Collection entries
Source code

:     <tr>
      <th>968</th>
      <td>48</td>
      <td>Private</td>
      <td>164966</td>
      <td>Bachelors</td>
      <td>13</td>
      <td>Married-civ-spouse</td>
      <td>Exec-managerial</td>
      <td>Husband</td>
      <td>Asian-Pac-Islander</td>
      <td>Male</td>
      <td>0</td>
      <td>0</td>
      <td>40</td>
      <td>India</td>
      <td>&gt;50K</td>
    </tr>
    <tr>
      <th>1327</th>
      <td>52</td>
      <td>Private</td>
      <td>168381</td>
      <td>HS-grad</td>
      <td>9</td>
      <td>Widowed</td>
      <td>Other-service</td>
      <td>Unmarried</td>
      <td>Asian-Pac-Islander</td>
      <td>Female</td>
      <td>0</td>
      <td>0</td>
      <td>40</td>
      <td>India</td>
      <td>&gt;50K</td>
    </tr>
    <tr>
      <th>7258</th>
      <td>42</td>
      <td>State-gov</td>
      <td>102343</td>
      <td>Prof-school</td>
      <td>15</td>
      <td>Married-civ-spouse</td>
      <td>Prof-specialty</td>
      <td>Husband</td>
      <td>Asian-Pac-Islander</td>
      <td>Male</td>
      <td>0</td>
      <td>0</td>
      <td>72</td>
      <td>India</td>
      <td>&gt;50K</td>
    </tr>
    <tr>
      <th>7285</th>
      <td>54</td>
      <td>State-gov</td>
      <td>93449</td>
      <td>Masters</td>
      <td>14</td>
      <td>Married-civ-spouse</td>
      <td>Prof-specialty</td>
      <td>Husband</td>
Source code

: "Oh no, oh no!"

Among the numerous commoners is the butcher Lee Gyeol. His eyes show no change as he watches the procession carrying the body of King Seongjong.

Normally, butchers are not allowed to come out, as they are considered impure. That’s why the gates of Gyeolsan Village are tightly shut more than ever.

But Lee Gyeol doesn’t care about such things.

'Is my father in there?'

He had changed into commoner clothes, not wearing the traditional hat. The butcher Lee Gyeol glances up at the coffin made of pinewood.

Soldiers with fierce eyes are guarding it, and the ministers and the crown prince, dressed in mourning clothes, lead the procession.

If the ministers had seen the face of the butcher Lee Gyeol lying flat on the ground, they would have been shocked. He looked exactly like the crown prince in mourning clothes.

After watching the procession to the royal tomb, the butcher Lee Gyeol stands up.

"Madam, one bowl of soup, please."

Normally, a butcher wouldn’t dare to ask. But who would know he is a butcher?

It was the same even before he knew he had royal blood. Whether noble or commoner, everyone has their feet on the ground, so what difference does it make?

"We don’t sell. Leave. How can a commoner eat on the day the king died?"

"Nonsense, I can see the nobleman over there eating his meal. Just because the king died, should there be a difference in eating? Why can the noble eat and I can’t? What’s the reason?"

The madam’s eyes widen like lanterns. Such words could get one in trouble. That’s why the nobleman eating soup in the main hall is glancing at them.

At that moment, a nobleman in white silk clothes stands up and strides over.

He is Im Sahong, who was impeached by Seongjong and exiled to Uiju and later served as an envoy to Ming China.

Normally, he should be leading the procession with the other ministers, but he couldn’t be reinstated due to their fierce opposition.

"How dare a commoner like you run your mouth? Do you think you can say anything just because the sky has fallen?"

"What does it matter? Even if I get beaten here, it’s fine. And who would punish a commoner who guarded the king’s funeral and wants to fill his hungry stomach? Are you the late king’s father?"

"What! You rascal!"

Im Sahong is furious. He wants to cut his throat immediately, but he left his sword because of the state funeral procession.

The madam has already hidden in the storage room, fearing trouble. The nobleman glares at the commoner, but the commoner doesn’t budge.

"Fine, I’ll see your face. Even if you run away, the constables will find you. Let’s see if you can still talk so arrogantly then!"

▶ _What the exercise asks_
All lines above from the one holding "Normally, butchers are" to the one holding "Soldiers with fierce", inclusive, are to be copied exactly; no other line is wanted.

▶ _Solution_
Normally, butchers are not allowed to come out, as they are considered impure. That’s why the gates of Gyeolsan Village are tightly shut more than ever.

But Lee Gyeol doesn’t care about such things.

'Is my father in there?'

He had changed into commoner clothes, not wearing the traditional hat. The butcher Lee Gyeol glances up at the coffin made of pinewood.

Soldiers with fierce eyes are guarding it, and the ministers and the crown prince, dressed in mourning clothes, lead the procession.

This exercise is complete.